Records for this task:
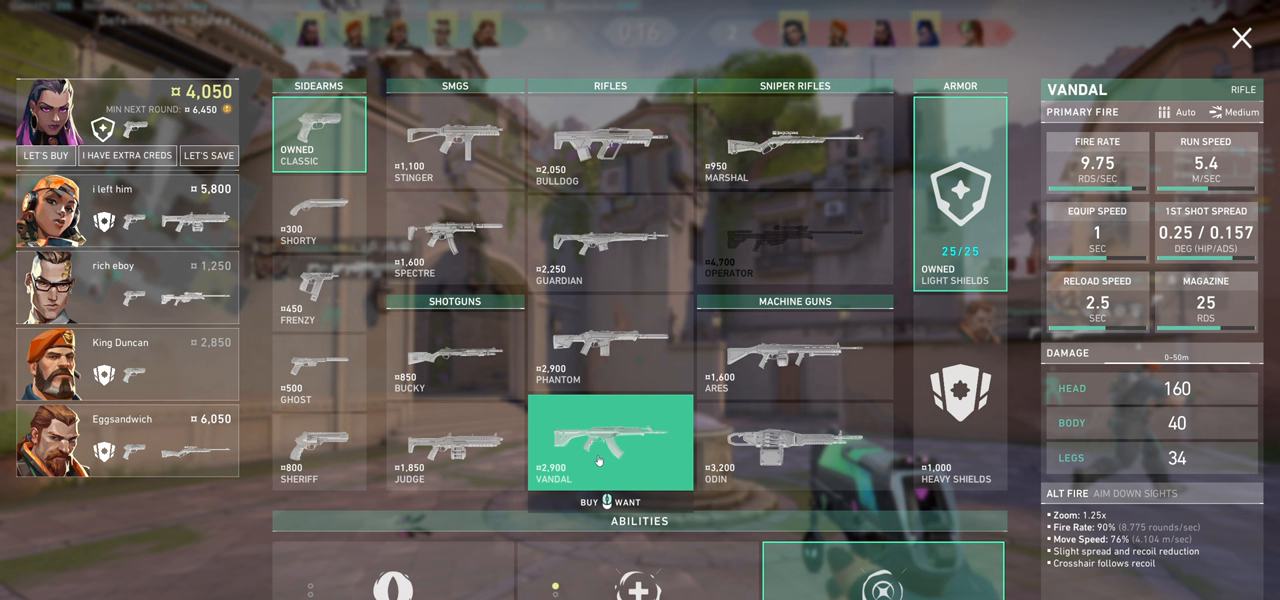
{"keys": [], "mouse": [], "events": [[17, "mouse_left", "down"], [150, "mouse_left", "up"]]}
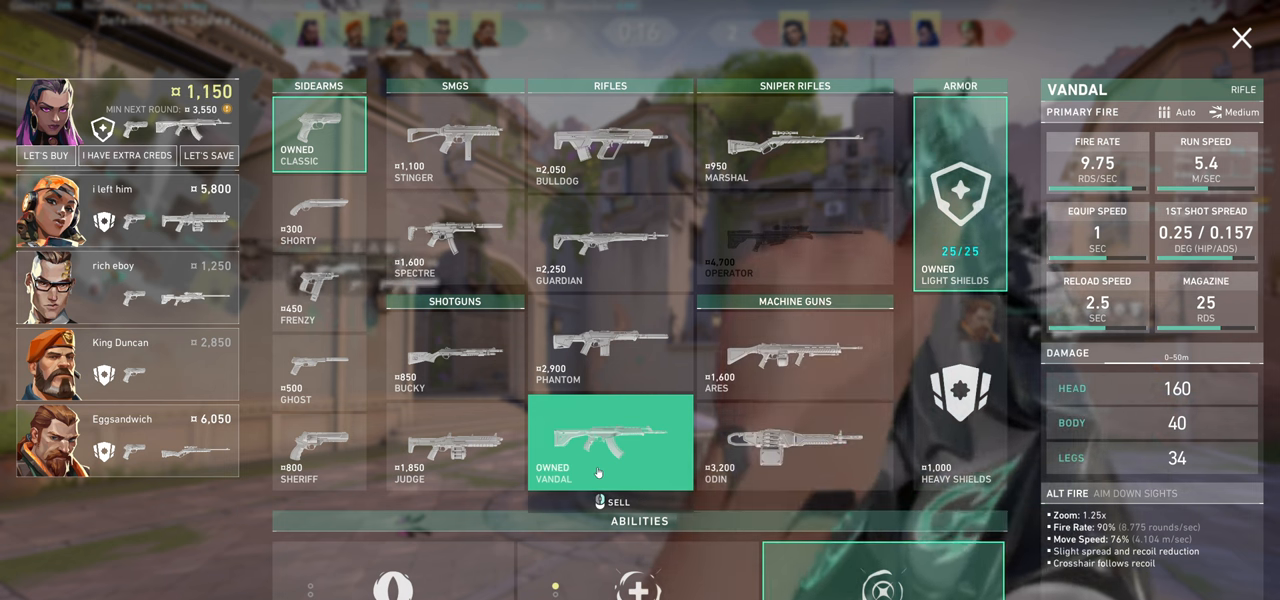
{"keys": [], "mouse": [], "events": []}
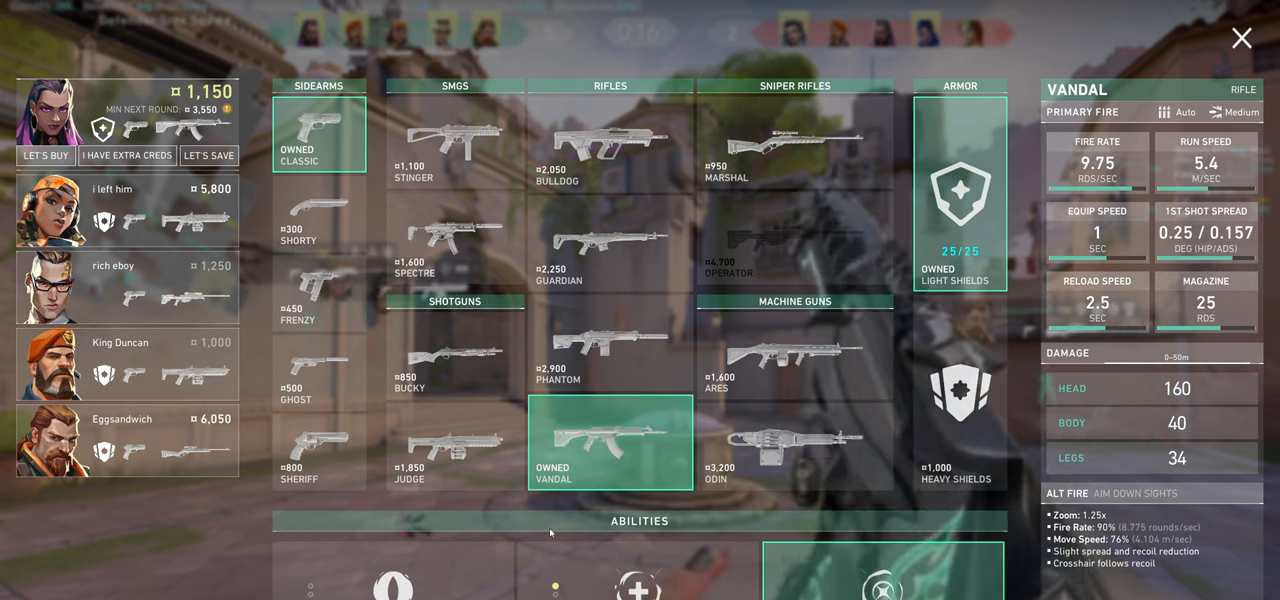
{"keys": [], "mouse": ["left"], "events": [[500, "mouse_left", "down"]]}
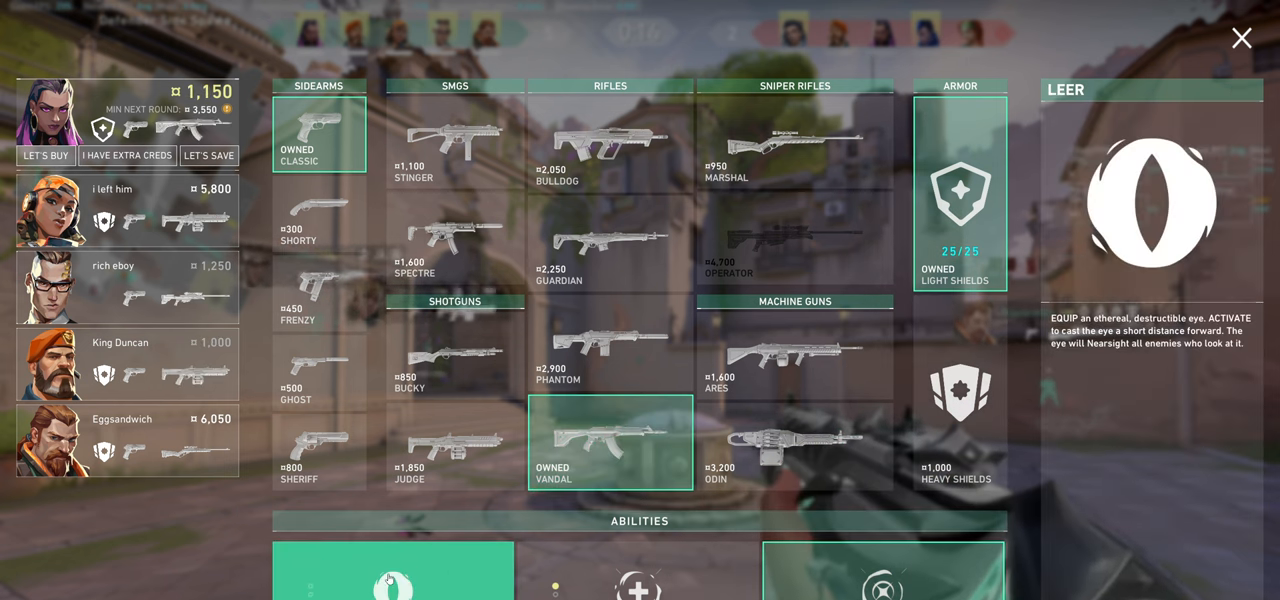
{"keys": [], "mouse": [], "events": [[133, "mouse_left", "up"]]}
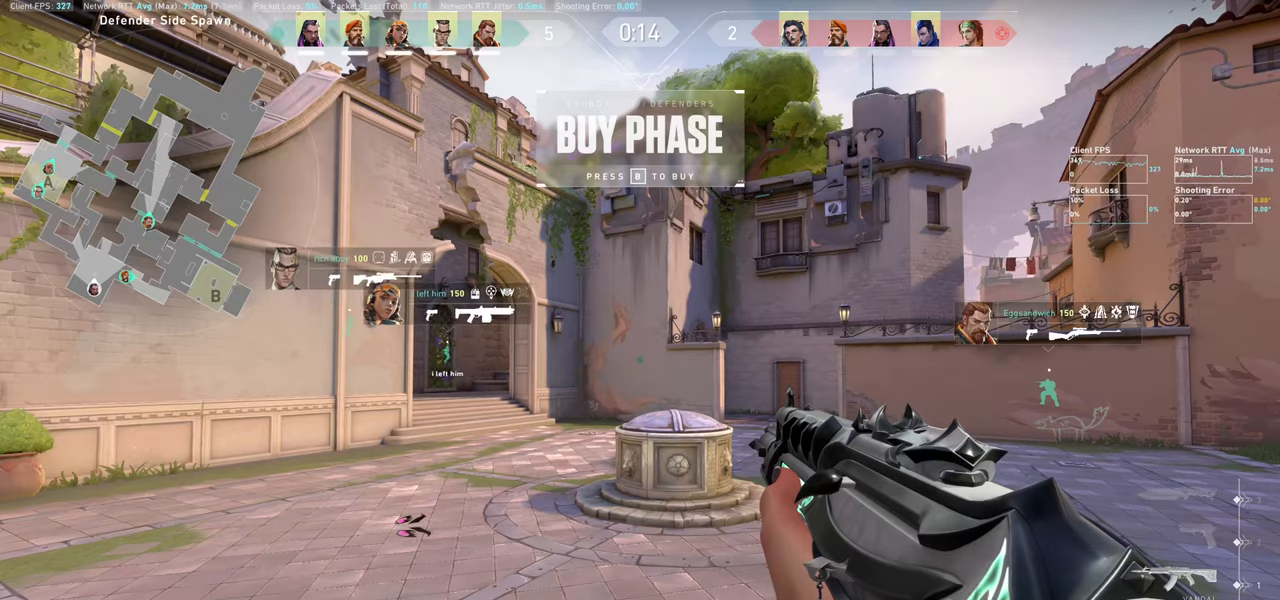
{"keys": ["d", "w"], "mouse": [], "events": [[183, "d", "down"], [417, "w", "down"]]}
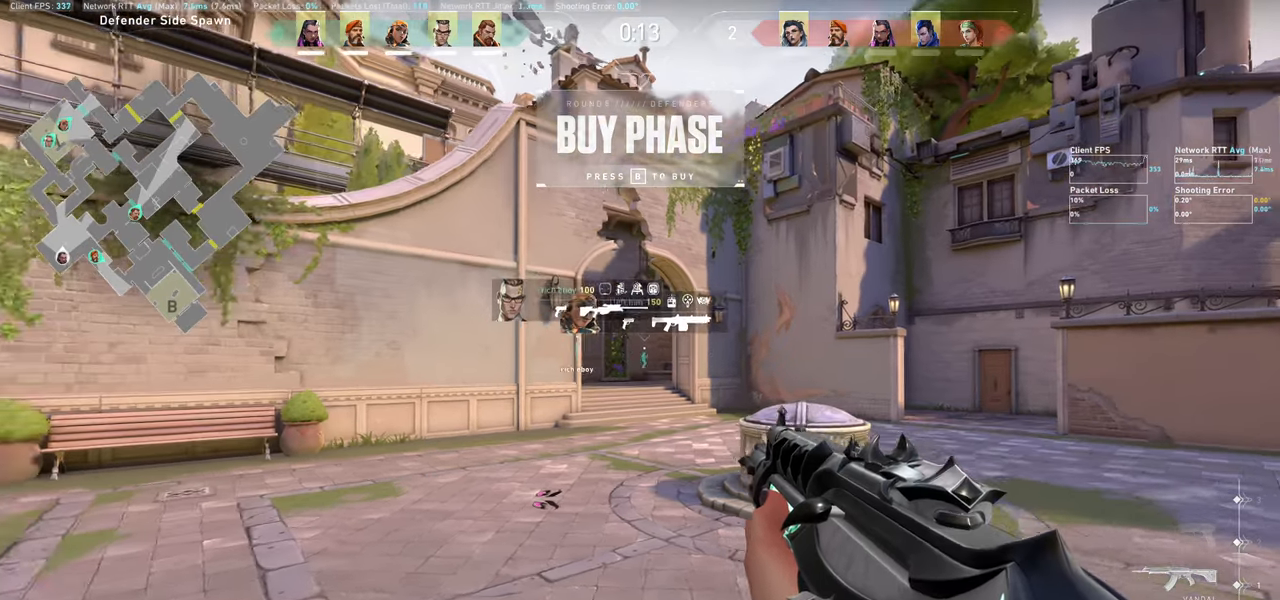
{"keys": ["a", "w"], "mouse": [], "events": [[83, "w", "up"], [100, "d", "up"], [300, "a", "down"], [433, "w", "down"]]}
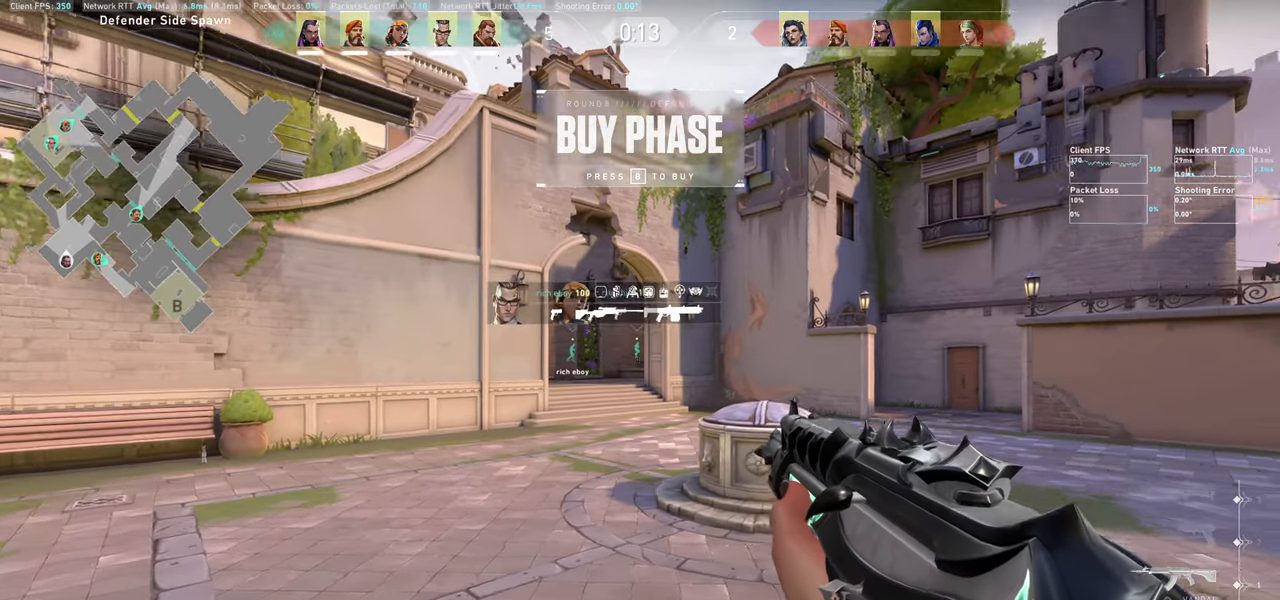
{"keys": [], "mouse": [], "events": [[117, "w", "up"], [150, "a", "up"]]}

Task directions: Please reproduce the records above exactly and leave any picture behind.

Task response:
{"keys": [], "mouse": [], "events": [[17, "mouse_left", "down"], [150, "mouse_left", "up"]]}
{"keys": [], "mouse": [], "events": []}
{"keys": [], "mouse": ["left"], "events": [[500, "mouse_left", "down"]]}
{"keys": [], "mouse": [], "events": [[133, "mouse_left", "up"]]}
{"keys": ["d", "w"], "mouse": [], "events": [[183, "d", "down"], [417, "w", "down"]]}
{"keys": ["a", "w"], "mouse": [], "events": [[83, "w", "up"], [100, "d", "up"], [300, "a", "down"], [433, "w", "down"]]}
{"keys": [], "mouse": [], "events": [[117, "w", "up"], [150, "a", "up"]]}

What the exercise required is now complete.